§ **Data records**:
===
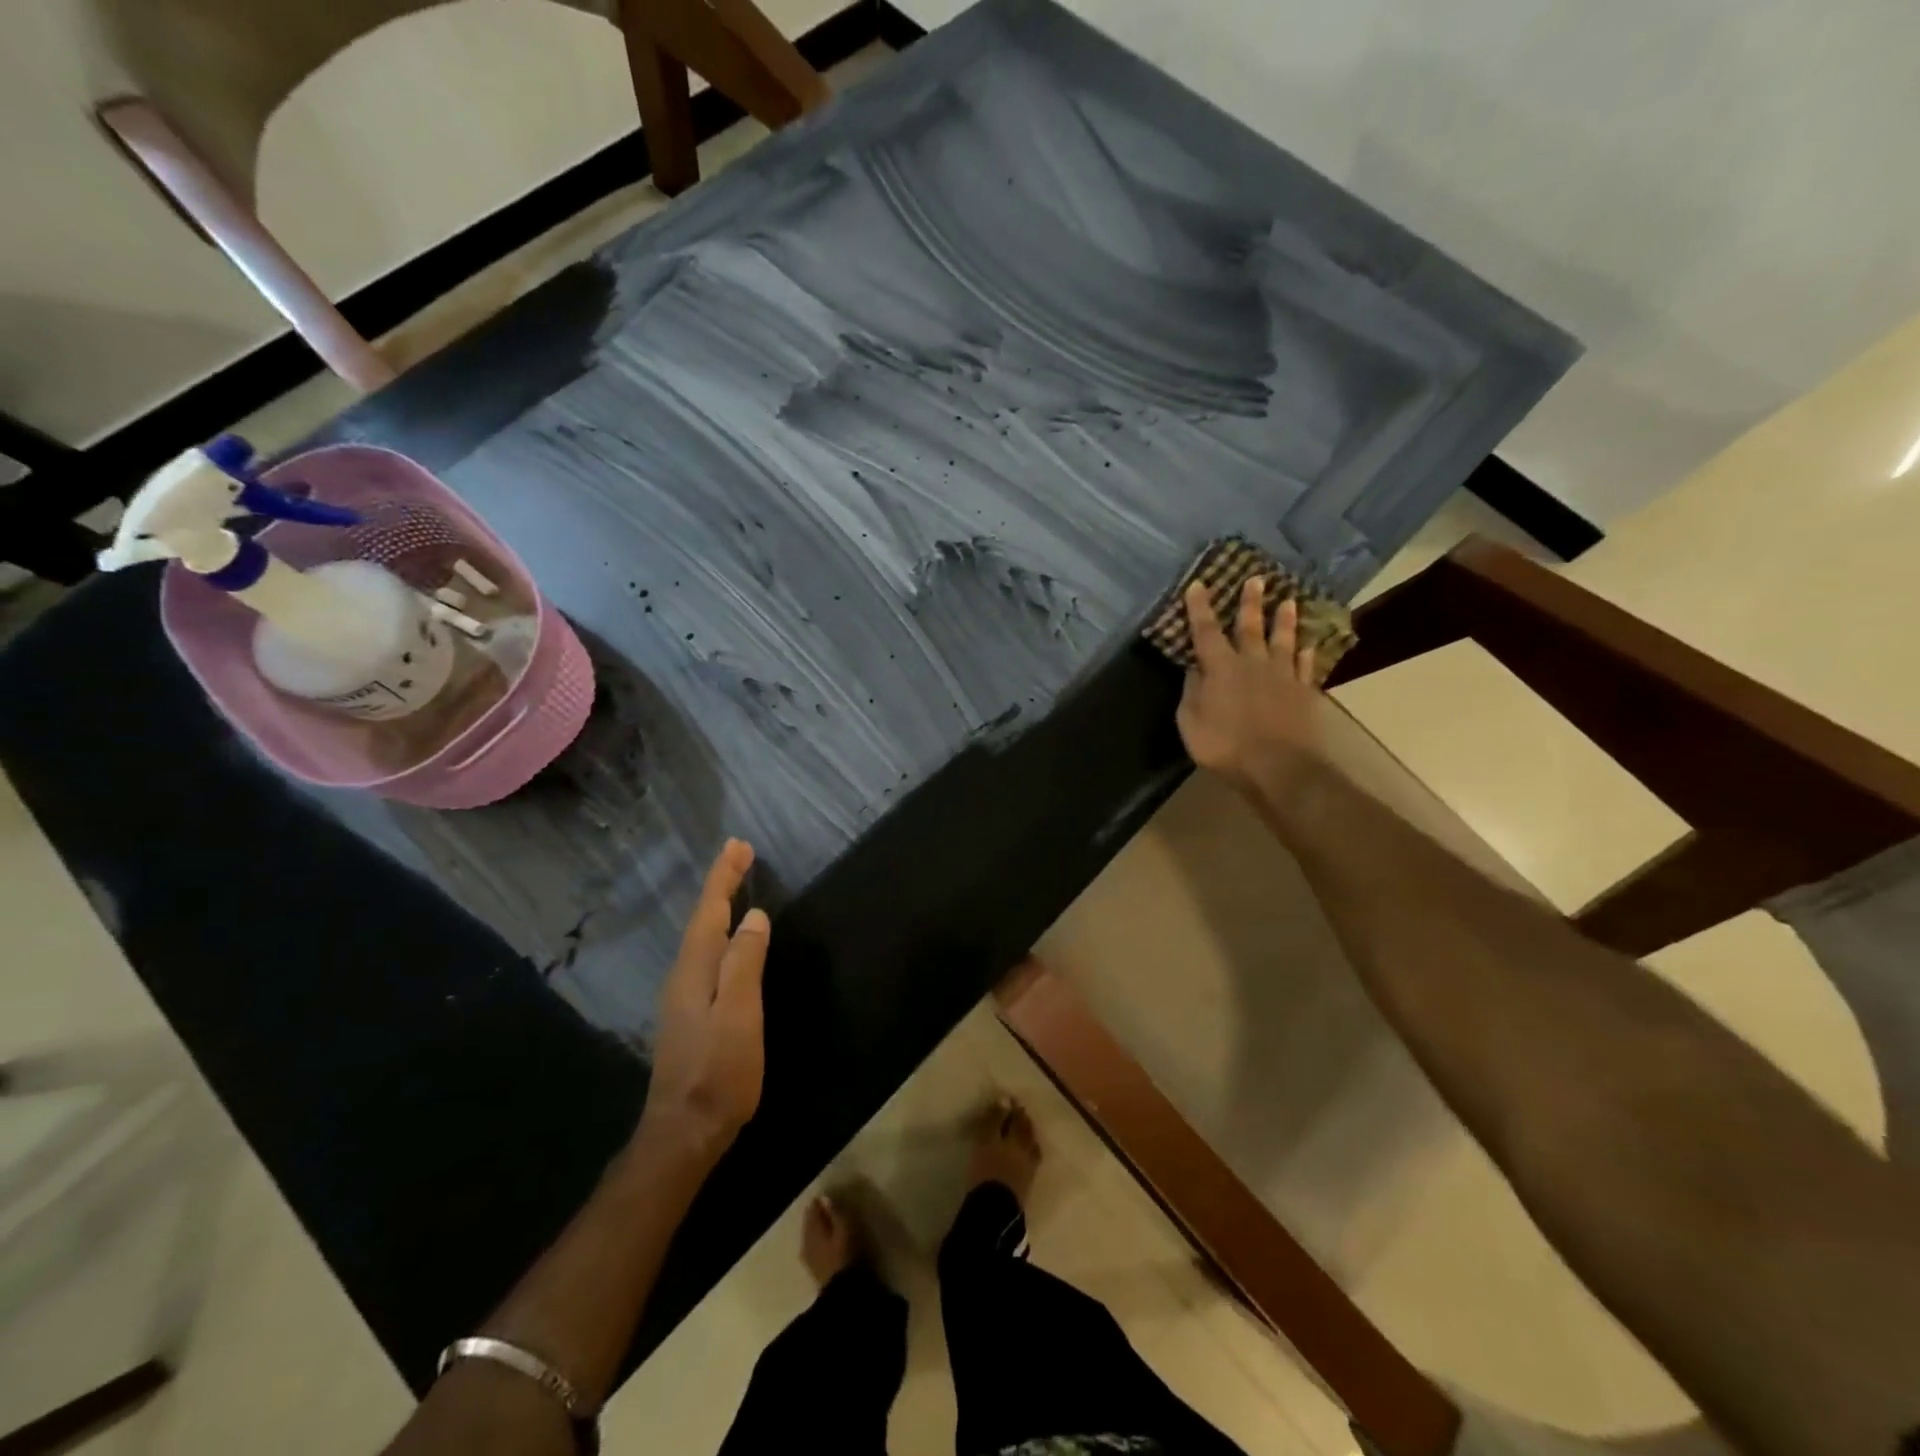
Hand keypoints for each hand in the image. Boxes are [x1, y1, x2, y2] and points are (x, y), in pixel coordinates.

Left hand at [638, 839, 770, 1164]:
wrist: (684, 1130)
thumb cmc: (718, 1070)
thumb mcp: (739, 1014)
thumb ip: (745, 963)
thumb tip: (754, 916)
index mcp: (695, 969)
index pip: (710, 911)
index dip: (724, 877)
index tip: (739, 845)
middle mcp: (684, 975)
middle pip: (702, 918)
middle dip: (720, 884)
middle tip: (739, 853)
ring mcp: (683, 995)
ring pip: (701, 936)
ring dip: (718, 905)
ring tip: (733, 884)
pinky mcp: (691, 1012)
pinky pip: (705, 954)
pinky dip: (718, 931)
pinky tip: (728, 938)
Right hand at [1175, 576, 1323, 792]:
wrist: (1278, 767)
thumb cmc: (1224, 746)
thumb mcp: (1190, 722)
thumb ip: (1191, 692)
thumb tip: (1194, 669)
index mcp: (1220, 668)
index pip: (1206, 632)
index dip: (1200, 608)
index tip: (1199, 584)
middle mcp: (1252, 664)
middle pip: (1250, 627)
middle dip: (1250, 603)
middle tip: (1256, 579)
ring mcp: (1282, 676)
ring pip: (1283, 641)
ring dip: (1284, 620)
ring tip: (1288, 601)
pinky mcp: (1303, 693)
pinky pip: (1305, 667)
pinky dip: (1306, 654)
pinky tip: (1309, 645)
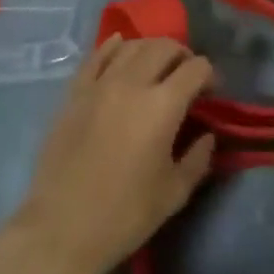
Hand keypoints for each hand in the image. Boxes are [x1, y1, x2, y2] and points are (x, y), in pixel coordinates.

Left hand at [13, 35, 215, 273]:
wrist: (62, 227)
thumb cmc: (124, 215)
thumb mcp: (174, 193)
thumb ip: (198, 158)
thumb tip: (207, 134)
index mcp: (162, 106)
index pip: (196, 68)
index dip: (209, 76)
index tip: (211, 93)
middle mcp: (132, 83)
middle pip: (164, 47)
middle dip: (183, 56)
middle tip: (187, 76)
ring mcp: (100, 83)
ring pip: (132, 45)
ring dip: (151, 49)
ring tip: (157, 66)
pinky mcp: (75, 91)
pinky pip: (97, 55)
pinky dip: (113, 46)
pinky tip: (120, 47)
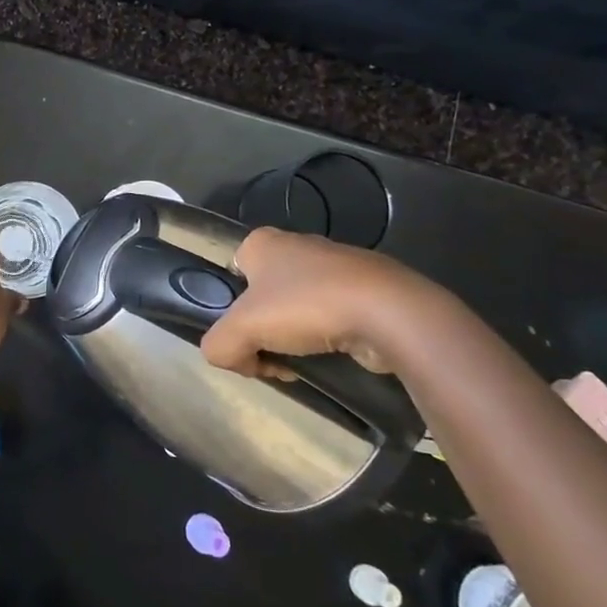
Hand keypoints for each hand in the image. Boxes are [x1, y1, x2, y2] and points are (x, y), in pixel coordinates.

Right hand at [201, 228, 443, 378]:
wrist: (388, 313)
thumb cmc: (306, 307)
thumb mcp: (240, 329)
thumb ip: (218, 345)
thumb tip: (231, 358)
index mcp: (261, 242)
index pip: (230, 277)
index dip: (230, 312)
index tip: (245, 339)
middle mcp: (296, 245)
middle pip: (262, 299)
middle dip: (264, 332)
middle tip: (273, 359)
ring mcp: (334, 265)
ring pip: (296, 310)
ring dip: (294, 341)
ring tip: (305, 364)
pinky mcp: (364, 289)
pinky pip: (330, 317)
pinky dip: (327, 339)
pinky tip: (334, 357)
===
§ **Work request**:
Look above for the line with "thumb tip: (754, 916)" and the line with "thumb mcp: (240, 329)", then copy them and all lines in between exactly as written, and only those, without any pictures.

§ **Task response**:
thumb tip: (754, 916)
index mcp: (695, 969)
index pip: (710, 911)
index dip: (724, 877)
index tip: (739, 845)
middle mcp: (684, 975)
middle pip: (702, 918)
middle dip: (720, 884)
middle tip: (739, 853)
ring mcp: (683, 995)
ring pip: (701, 936)
ring dip: (718, 905)
ring tip: (733, 884)
pinky mcp: (691, 1012)
pinky pip: (705, 954)
pinky dip: (718, 931)
pinky tip: (728, 938)
Right hand at [1175, 576, 1323, 792]:
wrist: (1278, 767)
thumb cmc: (1224, 746)
thumb mcp: (1190, 722)
thumb ip: (1191, 692)
thumb tip: (1194, 669)
index mcp: (1220, 668)
index pip: (1206, 632)
index dip: (1200, 608)
index tip: (1199, 584)
middle mcp: (1252, 664)
middle pip: (1250, 627)
middle dip: (1250, 603)
middle tip: (1256, 579)
ring mcp: (1282, 676)
ring pip: (1283, 641)
ring dip: (1284, 620)
ring tip: (1288, 601)
pinky mcp: (1303, 693)
pinky pip: (1305, 667)
pinky dip: (1306, 654)
pinky tip: (1309, 645)
Hand keypoints for each hand in the image. Boxes are [x1, y1, x2, y2] and points are (x, y), in pixel coordinates.

Left hand at [13, 35, 215, 273]:
wrist: (62, 227)
thumb cmc: (124, 215)
thumb mcp: (174, 193)
thumb ip: (198, 158)
thumb tip: (207, 134)
index mcp: (162, 106)
index pip: (196, 68)
index dip: (209, 76)
index tip: (211, 93)
middle mcp: (132, 83)
middle pip: (164, 47)
middle dip: (183, 56)
middle tip: (187, 76)
ring mcp: (100, 83)
ring pip: (132, 45)
ring dip: (151, 49)
ring tip: (157, 66)
pinky mcp: (75, 91)
pinky pip: (97, 55)
pinky dip: (113, 46)
pinky tip: (120, 47)
Hand keypoints for each hand in the image. Boxes are [x1, y1, x2, y2] and points are (x, y), in pixel coordinates.

Right hand at [201, 228, 443, 378]:
wrist: (388, 313)
thumb cmc: (306, 307)
thumb mcp: (240, 329)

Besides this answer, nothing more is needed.